> **WHAT THIS TASK INVOLVES**:
Pull every line that includes the word "middle" from the data.

> **LISTED ENTRIES**:
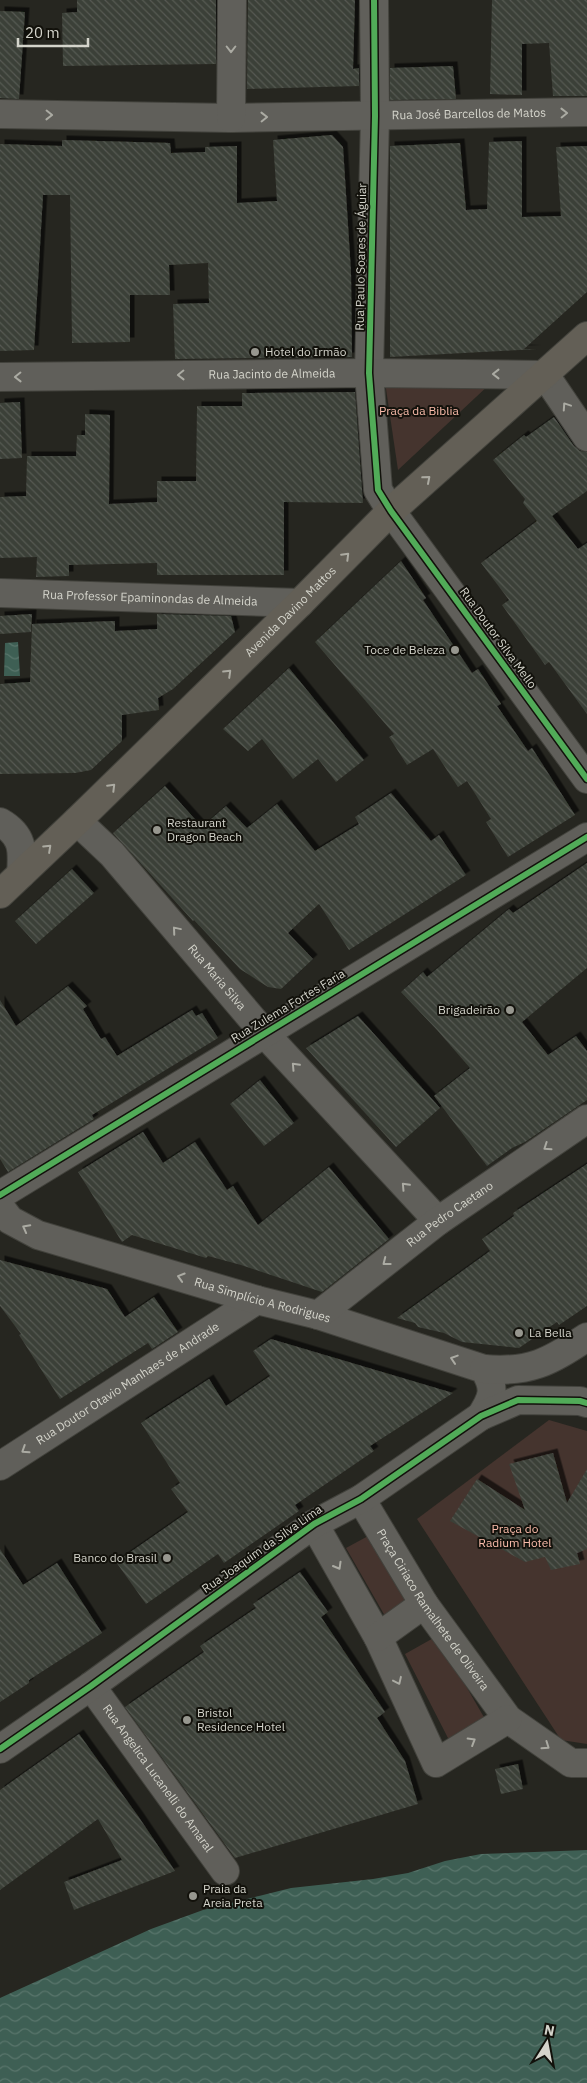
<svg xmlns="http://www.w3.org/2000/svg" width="587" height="2083" viewBox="0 0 587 2083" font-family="'IBM Plex Sans',sans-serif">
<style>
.green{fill:#45342e}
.water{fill:url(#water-waves)}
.building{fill:url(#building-back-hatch);filter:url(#shadow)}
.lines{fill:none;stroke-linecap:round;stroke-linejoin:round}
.minor-casing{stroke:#42423c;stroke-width:30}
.tertiary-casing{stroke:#42423c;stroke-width:30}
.primary-casing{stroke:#42423c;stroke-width:30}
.minor{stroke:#605f5a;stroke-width:28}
.tertiary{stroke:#605f5a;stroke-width:28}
.primary{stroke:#635f56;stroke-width:28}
.cycleway-casing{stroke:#12110b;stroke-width:9}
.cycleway{stroke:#51ab58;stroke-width:6}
.oneway{stroke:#ababa3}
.oneway2{stroke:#acaba2}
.poi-dot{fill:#97978f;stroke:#12110b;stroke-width:2}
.labels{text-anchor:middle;stroke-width:4;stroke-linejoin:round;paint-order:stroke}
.street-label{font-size:12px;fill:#d4d4cb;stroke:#12110b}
.poi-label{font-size:12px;fill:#d4d4cb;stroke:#12110b;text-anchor:start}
.park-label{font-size:12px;fill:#f9bbaa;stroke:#12110b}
</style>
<defs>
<pattern id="water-waves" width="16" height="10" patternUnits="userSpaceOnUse" patternTransform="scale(1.25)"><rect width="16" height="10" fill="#3e5f54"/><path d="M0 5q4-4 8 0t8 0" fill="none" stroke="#59756b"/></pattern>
<pattern id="building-back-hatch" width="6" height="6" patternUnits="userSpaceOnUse" patternTransform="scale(1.25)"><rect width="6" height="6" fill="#3b3f37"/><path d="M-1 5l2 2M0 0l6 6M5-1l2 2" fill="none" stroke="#565a53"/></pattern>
<filter id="shadow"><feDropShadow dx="4.5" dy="-4.5" stdDeviation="0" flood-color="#0009"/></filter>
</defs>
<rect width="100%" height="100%" fill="#262620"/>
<g class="green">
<path d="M385 382 491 383 398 470Z"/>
<path d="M549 1420 587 1431V1744L561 1740 417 1519Z"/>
<path d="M370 1535 408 1603 385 1616 346 1548Z"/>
<path d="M437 1636 485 1719 449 1740 405 1654Z"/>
</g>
<g class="water">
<path d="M18 642 20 676H4L5 643Z"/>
<path d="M587 1850V2083H0V1998L151 1929 203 1910 291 1888 373 1879 408 1873 445 1861 481 1854Z"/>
</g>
<g class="building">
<path d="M77 0H216V64L63 66 62 13 77 12Z"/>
<path d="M248 0H355L353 69 359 68V86L247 89Z"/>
<path d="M492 0H587V96H553L549 43 522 44V95L490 94Z"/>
<path d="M0 11 25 12 19 99 0 98Z"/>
<path d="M453 66 456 99 390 100V68Z"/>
<path d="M332 135 343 147 351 272 352 357 175 359 173 304 209 303 208 263 169 265 170 295H130V342L72 343 70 195H43L34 350 0 351V144L62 146V140L170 143 171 153 205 152V147L237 146V203L277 201 273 140Z"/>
<path d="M522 141V217L561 216 556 147 587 146V292L524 349H537L390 357V146L460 143 466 210 487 209 489 142Z"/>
<path d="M355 392 363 503 284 502V575H157V563L69 565V576L36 577 37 557 0 558V497L26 496 27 456H76L77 435H85V414L110 415 109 504 157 502V481H196L197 406H242V393Z"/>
<path d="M20 402 22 458 0 459V403Z"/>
<path d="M554 417 574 446 580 451 587 452V491L552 516 578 549 587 543V714L549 662 545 665 502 605 509 600 481 563 537 521 523 503 525 499 493 460 524 435 526 437Z"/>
<path d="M401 561 426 598 423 600 472 673 478 669 501 704 497 706 528 751 532 748 575 815 508 857 486 822 491 819 467 781 458 787 433 749 407 765 389 737 394 734 315 642Z"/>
<path d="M32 614 31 632 0 634V616Z"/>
<path d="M157 614 231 616 235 632 173 689 158 698 159 710 122 715V741L91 770 75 773 0 774V684L30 682 32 624 115 621V631L157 629Z"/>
<path d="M289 668 364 760 336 782 318 759 293 779 262 739 248 751 223 729Z"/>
<path d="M165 786 202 827 226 806 247 828 277 804 315 851 359 824 355 817 391 793 431 841 439 835 466 875 349 950 319 904 288 933 313 959 281 989 268 987 240 969 194 920 193 921 113 833Z"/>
<path d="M587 863V968L522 1022 548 1055 576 1036 587 1051V1100L525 1142 512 1148 487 1166 434 1096 470 1068 437 1030 401 992 423 972 427 977 509 909 513 913Z"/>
<path d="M72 869 94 893 36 944 15 921Z"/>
<path d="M68 986 87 1006 83 1009 101 1039 105 1037 117 1056 192 1010 196 1016 202 1013 218 1038 92 1115 94 1119 8 1172 0 1159V1000L16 1026Z"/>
<path d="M358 1016 440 1108 396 1147 306 1048Z"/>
<path d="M260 1080 294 1123 264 1146 230 1104Z"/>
<path d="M143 1132 163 1163 195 1142 227 1190 233 1186 258 1225 329 1167 389 1239 322 1292 241 1265 208 1256 206 1258 132 1235 122 1242 78 1172Z"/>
<path d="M587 1164V1306L559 1325 557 1322 519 1348 462 1342 444 1333 418 1327 415 1323 397 1318 490 1251 482 1239 514 1216 513 1213Z"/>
<path d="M0 1260 107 1289 125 1317 154 1297 178 1332 152 1349 148 1343 60 1399 19 1335 21 1334 0 1306Z"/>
<path d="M271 1339 453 1393 370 1446 374 1451 295 1505 299 1511 224 1563 218 1554 146 1604 116 1562 188 1512 171 1489 180 1483 141 1423 209 1379 226 1406 270 1376 253 1351Z"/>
<path d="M553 1453 567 1503 587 1469V1549L577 1553 580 1564 551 1570 545 1557 525 1562 450 1521 477 1479 525 1510 509 1464Z"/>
<path d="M0 1549 23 1585 57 1563 102 1633 29 1680V1683L0 1702Z"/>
<path d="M300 1572 328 1612 321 1617 385 1712 377 1718 405 1761 418 1804 235 1858 125 1707 204 1652 200 1646 256 1608 253 1604Z"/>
<path d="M79 1734 138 1816 175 1871 74 1910 64 1882 122 1860 98 1819 0 1890V1790Z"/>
<path d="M518 1764 523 1789 501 1794 495 1769Z"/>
</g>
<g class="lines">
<g class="minor-casing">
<g id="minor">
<path d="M374 0 375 116 369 373 378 490 391 511 587 779"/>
<path id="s1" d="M0 114 231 118 587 112"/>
<path d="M231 118 232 0"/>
<path d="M545 375 587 437"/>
<path id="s2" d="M0 593 300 603"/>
<path id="s3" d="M77 821 112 854 265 1034 438 1221"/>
<path d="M0 822C23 835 23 850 21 874"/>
<path d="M0 1195 587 837"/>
<path id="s4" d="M0 1466 257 1300"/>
<path id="s5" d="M361 1499 424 1604 508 1719 571 1763H587"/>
<path d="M314 1524 378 1637 436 1763 508 1719"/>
<path d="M378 1637 424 1604"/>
<path id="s6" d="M91 1686 225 1871"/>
</g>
</g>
<g class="tertiary-casing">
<g id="tertiary">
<path id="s7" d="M0 377 369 373 545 375"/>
<path id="s8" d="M0 1207 10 1220 38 1235 257 1300 318 1315 484 1369C496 1389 493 1397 481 1416"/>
<path id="s9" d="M318 1315 438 1221 587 1119"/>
<path d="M484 1369C530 1373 549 1362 587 1337"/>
<path d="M0 1749 91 1686 314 1524 361 1499 481 1416 518 1400 580 1401 587 1403"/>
</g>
</g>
<g class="primary-casing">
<g id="primary">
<path id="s10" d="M0 894 77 821 300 603 391 511 587 336"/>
</g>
</g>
<use href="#minor" class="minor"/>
<use href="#tertiary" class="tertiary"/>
<use href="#primary" class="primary"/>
<g class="cycleway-casing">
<g id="cycleway">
<path d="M374 0 375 116 369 373 378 490 391 511 587 779"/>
<path d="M0 1195 587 837"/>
<path d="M0 1749 91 1686 314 1524 361 1499 481 1416 518 1400 580 1401 587 1403"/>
</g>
</g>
<use href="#cycleway" class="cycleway"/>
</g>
<defs><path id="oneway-chevron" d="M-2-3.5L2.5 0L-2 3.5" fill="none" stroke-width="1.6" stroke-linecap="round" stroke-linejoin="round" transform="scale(1.25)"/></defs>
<g class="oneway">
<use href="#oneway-chevron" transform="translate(231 49) rotate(90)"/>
<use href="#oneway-chevron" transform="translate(564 113) rotate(-1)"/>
<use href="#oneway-chevron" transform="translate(49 115) rotate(1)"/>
<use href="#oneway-chevron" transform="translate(264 117) rotate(-1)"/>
<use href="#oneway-chevron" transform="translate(496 374) rotate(-180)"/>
<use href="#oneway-chevron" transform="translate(181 375) rotate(179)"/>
<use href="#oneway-chevron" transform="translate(18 377) rotate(179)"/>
<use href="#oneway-chevron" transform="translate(566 406) rotate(-124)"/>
<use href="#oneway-chevron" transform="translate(176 930) rotate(-130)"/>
<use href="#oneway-chevron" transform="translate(295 1066) rotate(-133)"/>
<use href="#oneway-chevron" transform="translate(547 1147) rotate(146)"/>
<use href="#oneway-chevron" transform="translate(405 1186) rotate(-133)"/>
<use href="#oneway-chevron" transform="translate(26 1228) rotate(-152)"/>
<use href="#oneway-chevron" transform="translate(386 1262) rotate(142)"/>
<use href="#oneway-chevron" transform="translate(181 1277) rotate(-163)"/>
<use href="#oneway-chevron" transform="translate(454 1359) rotate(-162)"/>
<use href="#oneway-chevron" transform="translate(25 1450) rotate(147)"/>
<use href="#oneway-chevron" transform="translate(338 1566) rotate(60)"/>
<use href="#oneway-chevron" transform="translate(398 1681) rotate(65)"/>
<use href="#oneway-chevron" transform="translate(472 1741) rotate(-31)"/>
<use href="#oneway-chevron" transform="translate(546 1746) rotate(35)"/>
</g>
<g class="oneway2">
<use href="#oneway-chevron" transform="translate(427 479) rotate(-41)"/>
<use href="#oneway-chevron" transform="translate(346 556) rotate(-45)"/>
<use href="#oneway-chevron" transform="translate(228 673) rotate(-44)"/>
<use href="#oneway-chevron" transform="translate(112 787) rotate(-45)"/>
<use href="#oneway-chevron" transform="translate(48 848) rotate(-43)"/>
</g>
<g class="poi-dot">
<circle cx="255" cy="352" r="5"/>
<circle cx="455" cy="650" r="5"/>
<circle cx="157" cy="830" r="5"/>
<circle cx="510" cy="1010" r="5"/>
<circle cx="519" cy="1333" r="5"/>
<circle cx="167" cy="1558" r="5"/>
<circle cx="187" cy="1720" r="5"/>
<circle cx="193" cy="1896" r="5"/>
</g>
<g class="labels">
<g class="street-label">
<text dy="4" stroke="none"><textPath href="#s1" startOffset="469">Rua José Barcellos de Matos</textPath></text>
<text transform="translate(361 257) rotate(-89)" y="4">Rua Paulo Soares de Águiar</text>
<text dy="4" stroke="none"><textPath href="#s7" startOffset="272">Rua Jacinto de Almeida</textPath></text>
<text dy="4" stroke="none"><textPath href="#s2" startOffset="150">Rua Professor Epaminondas de Almeida</textPath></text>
<text dy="4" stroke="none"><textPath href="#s10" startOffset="405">Avenida Davino Mattos</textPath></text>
<text transform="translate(498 638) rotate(54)" y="4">Rua Doutor Silva Mello</text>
<text dy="4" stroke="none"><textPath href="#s3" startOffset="210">Rua Maria Silva</textPath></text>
<text transform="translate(288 1006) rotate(-31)" y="4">Rua Zulema Fortes Faria</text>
<text dy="4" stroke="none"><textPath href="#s9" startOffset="166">Rua Pedro Caetano</textPath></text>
<text dy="4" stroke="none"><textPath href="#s8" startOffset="282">Rua Simplício A Rodrigues</textPath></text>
<text dy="4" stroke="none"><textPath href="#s4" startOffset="152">Rua Doutor Otavio Manhaes de Andrade</textPath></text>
<text transform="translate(262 1549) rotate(-35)" y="4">Rua Joaquim da Silva Lima</text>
<text dy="4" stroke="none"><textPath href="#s5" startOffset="132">Praça Ciriaco Ramalhete de Oliveira</textPath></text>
<text dy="4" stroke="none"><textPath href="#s6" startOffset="114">Rua Angelica Lucanelli do Amaral</textPath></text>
</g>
<g class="poi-label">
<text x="265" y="356">Hotel do Irmão</text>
<text x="445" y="654" text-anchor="end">Toce de Beleza</text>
<text x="167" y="827">Restaurant<tspan x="167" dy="14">Dragon Beach</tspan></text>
<text x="500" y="1014" text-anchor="end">Brigadeirão</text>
<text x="529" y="1337">La Bella</text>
<text x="157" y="1562" text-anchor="end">Banco do Brasil</text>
<text x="197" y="1717">Bristol<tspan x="197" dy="14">Residence Hotel</tspan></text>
<text x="203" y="1893">Praia da<tspan x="203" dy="14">Areia Preta</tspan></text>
</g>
<g class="park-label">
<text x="419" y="415">Praça da Biblia</text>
<text x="515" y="1533">Praça do<tspan x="515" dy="14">Radium Hotel</tspan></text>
</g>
</g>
<g transform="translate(547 2043) rotate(11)" stroke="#12110b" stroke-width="4" paint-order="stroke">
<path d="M0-4L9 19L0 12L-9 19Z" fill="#d4d4cb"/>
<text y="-8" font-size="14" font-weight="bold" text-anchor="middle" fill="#d4d4cb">N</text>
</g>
<path d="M18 38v8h70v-8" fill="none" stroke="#d4d4cb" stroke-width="2.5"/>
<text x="25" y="38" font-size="15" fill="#d4d4cb" stroke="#12110b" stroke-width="4" paint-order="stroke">20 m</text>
</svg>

> **WORKED SOLUTION**:
.labels{text-anchor:middle;stroke-width:4;stroke-linejoin:round;paint-order:stroke}
<text y="-8" font-size="14" font-weight="bold" text-anchor="middle" fill="#d4d4cb">N</text>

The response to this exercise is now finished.